> _REQUIREMENT_
Would you please output, word for word, the span of the listing below that opens on the line containing "Coldplay, c’è curiosità" and closes on the line containing "nel quale ha"? Include both ends and nothing more.

#####

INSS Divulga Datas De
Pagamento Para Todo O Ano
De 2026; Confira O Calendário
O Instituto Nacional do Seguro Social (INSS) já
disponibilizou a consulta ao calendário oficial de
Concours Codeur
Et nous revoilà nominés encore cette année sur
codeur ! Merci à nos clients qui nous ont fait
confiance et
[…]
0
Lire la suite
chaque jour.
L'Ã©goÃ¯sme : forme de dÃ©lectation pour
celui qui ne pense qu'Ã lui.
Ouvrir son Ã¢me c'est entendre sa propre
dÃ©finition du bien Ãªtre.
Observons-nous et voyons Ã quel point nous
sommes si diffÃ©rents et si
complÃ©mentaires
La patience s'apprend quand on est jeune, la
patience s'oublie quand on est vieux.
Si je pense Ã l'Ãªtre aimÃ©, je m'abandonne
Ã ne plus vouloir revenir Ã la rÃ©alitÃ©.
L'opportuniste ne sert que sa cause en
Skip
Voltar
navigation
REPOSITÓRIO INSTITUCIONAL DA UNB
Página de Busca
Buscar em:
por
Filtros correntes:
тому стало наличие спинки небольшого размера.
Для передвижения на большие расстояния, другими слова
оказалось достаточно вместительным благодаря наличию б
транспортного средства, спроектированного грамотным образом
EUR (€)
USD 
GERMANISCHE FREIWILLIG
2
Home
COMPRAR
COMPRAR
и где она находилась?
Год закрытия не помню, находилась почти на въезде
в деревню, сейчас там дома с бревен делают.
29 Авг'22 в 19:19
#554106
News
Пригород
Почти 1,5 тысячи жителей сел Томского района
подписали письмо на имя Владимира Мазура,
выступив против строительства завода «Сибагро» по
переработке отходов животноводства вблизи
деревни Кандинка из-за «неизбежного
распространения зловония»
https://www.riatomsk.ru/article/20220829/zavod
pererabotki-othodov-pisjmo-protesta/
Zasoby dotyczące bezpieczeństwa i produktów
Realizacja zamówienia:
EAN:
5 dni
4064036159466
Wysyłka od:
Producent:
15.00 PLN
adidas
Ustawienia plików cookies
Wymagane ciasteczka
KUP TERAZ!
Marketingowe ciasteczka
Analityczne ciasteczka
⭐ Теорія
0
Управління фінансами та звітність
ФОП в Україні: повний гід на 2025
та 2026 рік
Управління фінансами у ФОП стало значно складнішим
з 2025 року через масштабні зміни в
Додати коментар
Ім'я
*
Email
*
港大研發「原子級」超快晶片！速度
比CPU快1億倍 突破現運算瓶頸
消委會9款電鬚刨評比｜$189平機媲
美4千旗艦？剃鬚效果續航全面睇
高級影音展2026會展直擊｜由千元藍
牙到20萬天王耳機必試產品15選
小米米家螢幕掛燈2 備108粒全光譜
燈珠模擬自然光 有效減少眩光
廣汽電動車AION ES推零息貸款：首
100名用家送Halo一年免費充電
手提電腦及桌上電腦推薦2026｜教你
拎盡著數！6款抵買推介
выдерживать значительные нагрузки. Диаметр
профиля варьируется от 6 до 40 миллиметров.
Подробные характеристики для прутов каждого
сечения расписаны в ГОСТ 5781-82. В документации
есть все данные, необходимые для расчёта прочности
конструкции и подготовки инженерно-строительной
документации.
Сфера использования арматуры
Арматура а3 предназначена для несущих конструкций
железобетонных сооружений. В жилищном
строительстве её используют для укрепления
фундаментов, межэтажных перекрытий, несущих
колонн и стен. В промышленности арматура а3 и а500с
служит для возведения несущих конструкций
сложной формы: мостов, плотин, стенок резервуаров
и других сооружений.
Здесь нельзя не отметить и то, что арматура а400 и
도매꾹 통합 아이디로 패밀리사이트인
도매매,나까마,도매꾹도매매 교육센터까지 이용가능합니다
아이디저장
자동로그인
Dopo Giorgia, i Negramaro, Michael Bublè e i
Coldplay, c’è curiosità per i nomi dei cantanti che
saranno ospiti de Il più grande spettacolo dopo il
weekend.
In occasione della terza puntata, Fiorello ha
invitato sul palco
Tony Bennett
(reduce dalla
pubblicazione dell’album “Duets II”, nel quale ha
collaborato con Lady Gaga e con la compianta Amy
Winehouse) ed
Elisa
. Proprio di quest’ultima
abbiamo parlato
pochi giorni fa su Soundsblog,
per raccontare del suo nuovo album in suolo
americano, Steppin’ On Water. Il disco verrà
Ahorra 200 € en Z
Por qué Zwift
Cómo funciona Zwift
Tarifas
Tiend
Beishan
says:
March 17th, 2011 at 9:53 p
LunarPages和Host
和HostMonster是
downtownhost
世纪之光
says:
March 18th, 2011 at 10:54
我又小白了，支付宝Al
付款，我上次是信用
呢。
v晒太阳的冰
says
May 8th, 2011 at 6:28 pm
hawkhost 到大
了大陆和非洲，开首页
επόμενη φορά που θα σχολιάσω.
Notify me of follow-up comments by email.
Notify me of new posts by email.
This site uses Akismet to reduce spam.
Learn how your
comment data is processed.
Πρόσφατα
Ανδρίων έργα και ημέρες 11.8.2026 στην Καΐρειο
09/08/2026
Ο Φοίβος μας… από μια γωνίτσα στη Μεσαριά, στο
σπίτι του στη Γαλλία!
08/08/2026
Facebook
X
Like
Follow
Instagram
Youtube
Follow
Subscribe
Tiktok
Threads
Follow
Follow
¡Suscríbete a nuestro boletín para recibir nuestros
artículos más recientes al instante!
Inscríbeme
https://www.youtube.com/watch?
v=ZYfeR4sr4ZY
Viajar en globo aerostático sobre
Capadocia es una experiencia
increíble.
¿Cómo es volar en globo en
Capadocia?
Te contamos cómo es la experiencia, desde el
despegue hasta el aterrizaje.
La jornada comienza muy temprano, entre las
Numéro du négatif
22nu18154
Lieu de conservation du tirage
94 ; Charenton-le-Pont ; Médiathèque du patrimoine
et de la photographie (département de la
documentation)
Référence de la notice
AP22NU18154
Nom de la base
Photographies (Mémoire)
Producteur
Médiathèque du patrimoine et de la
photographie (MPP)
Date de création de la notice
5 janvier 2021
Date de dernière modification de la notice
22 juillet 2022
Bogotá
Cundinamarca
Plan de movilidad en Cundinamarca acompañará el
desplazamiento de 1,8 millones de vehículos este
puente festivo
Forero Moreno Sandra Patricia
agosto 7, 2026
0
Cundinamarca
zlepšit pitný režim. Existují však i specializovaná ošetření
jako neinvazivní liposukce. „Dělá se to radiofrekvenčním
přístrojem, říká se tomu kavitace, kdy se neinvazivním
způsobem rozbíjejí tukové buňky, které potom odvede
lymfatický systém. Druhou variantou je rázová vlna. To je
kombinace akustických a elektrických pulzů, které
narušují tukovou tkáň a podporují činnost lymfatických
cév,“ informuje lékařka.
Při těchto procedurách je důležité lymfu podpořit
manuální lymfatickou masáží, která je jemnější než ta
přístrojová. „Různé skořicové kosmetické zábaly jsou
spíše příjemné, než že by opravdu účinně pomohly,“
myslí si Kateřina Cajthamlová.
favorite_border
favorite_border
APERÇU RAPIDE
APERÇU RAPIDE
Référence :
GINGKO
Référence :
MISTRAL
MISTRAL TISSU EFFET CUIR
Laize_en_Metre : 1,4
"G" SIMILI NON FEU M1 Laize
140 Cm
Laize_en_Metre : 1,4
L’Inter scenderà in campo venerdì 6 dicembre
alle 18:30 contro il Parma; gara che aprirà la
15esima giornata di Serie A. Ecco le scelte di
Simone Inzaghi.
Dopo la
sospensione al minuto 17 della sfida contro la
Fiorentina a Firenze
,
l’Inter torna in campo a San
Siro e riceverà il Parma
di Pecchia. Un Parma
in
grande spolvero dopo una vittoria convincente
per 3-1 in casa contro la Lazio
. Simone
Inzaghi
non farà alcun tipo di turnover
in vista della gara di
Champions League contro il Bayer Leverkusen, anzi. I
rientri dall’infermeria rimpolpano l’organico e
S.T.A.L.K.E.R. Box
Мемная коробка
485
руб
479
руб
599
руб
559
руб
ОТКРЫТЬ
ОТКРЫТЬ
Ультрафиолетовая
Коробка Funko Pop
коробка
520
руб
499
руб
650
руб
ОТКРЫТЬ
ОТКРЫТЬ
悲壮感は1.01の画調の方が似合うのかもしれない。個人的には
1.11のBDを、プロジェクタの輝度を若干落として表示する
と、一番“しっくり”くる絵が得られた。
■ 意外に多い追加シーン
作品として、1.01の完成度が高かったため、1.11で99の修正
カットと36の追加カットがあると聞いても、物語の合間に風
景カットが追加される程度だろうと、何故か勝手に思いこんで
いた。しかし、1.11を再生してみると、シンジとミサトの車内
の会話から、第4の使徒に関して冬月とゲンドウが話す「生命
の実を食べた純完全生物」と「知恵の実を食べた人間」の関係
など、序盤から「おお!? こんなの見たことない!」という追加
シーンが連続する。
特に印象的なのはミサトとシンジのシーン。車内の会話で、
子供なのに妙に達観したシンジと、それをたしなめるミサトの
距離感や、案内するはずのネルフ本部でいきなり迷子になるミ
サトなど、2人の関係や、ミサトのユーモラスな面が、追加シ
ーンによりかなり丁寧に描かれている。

#####

> _SOLUTION_
Coldplay, c’è curiosità per i nomi dei cantanti che
saranno ospiti de Il più grande spettacolo dopo il
weekend.
In occasione della terza puntata, Fiorello ha
invitato sul palco
Tony Bennett
(reduce dalla
pubblicazione dell’album “Duets II”, nel quale ha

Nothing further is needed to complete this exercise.